In den Schluchten des Bolzberges
Nur wenige Eingeweihte kennen ein besonders attraktives Ausflugsziel im Peiner Land. Zu jeder Jahreszeit aber lohnt sich eine Wanderung durch den uralten Steinbruch Bolzberg in Gadenstedt. Ob als lange Rodelbahn im Winter, oder zum Frühlings-Spaziergang, der Bolzberg ist irgendwie „besonders“ und verblüfft jeden Erstbesucher wegen seine Einzigartigkeit und Vielfalt. Gegenüber dem Parkplatz vor dem Bolzberg-Bad „steigt“ man hinab in eine urige, fast vergessene Welt.
Wahrscheinlich schon in mittelalterlicher Zeit wurde der Bolzberg in Gadenstedt als Steinbruch (Muschelkalkstein) genutzt. Diese ehemalige Nutzung ist es, die dieses landschaftliche Juwel im Peiner Land so interessant macht, weil dadurch seine erdgeschichtliche Entstehung sichtbar wird. Vom Kessel des Steinbruchs her kommend drängen leicht schräg aufgestellte, gewaltige Muschelkalksteinplatten an die Oberfläche. Es handelt sich um alten, fossilen Meeresboden aus einer Epoche, in der schon erste Dinosaurier „unterwegs“ waren.
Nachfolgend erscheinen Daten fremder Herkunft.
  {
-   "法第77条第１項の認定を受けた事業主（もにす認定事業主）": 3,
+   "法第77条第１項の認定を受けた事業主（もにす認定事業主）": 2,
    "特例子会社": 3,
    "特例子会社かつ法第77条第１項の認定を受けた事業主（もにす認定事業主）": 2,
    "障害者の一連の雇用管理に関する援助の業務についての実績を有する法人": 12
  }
An den steilen Abbruchkanten klammern sich haltsuchend bizarre Hainbuchen und der Wald mit seiner interessanten Begleitflora lädt auf seinen Wegen zum Spaziergang ein. Wählt man den oberen Rundweg, so schützen inzwischen feste Geländer den Wanderer und eine Bank, aufgestellt vom Förderverein Heimatpflege Gadenstedt, lädt zum Verweilen ein. Für Rad-Sportler sind hölzerne Rampen angelegt auf denen sie mit ihren Gelände-Bikes trainieren können. Am Rastplatz erkennt man noch die Fundamente einer alten Flak-Stellung aus dem Zweiten Weltkrieg.
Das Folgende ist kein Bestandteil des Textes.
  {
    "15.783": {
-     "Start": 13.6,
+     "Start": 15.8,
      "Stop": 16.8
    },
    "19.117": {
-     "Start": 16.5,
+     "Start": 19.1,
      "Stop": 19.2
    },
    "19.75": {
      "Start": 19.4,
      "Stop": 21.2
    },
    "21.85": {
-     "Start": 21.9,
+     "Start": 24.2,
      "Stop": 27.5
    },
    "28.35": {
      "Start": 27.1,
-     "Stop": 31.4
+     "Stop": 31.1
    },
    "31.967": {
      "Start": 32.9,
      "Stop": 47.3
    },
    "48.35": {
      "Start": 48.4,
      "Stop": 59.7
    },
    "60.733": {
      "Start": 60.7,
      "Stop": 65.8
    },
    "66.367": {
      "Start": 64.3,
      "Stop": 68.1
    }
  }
Auch kulturhistorisch hat der Bolzberg einiges zu bieten. So erstreckt sich an seiner südlichen Hangschulter ein Hohlweg, heute ein Kulturdenkmal, dessen Entstehung im Zusammenhang mit dem Abtransport des gebrochenen Steinmaterials zu sehen ist. Dieses wurde nicht nur in und um Gadenstedt verbaut (Kirche, Gut, Burg Steinbrück usw.), sondern auch u.a. als Sockelmauerwerk in der Peiner Altstadt nachgewiesen. Die erste Pflasterung des uralten Handelsweges B1 bestand um Anfang des 19. Jahrhunderts ebenfalls aus Bolzbergestein, wie Protestschreiben der dienstleistenden Bauern belegen, die der Oberger Alexander Rose gesichtet hat.
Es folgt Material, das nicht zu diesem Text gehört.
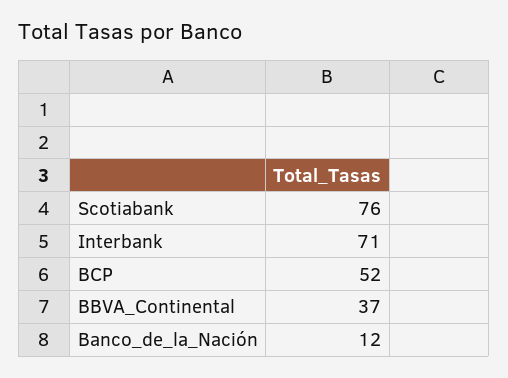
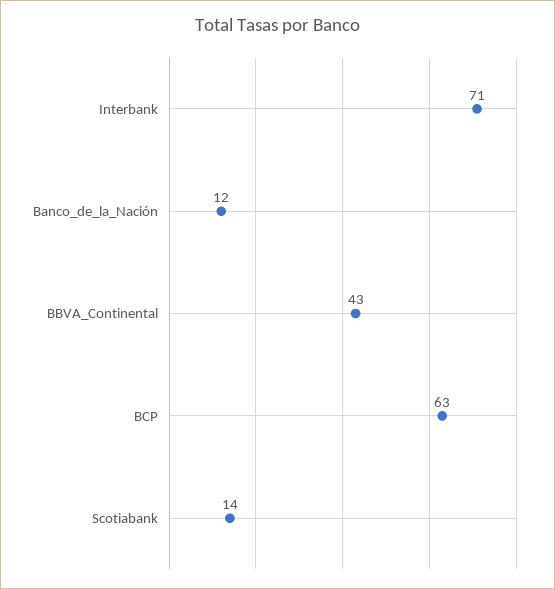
  {
-   "Scotiabank": 76,
+   "Scotiabank": 14,
    "Interbank": 71,
-   "BCP": 52,
+   "BCP": 63,
-   "BBVA_Continental": 37,
+   "BBVA_Continental": 43,
    "Banco_de_la_Nación": 12
  }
In Mitteleuropa entstanden in einem flachen Meeresbecken fossilienführende, überwiegende kalkige Ablagerungen, die später verfestigt und zum Muschelkalk (im Sinne einer Gesteinseinheit) wurden. Allerdings enthalten diese Gesteine nicht nur Muscheln, sondern auch Armfüßer. In manchen Lagen sind sie sogar häufiger als die namensgebenden Muscheln. Oft sind in manchen Teilen des Muschelkalks auch Reste von besonderen Stachelhäutern, die sogar einzelnen Unterabteilungen des Muschelkalks ihren Namen gaben („Trochitenkalk“ bzw. heute Trochitenkalk-Formation, nach den Trochiten = Stielglieder von Seelilien; keine Pflanzen, sondern Tiere). Die Ablagerung der Sedimente des Muschelkalks fand vor etwa 243 bis 235 Millionen Jahren (jeweils mit einer Unsicherheit von etwa 2 Millionen Jahre) statt. Dies entspricht den internationalen Stufen Anis und dem Unteren Ladin der Mittleren Trias. Die Gesteine des Muschelkalks sind in der Regel durch hellgraue bis beige Farbtöne charakterisiert.
Diese uralten Ablagerungen sind für unsere Gegend sehr außergewöhnlich. Sie sind ansonsten viel häufiger in den südlichen Regionen Deutschlands anzutreffen.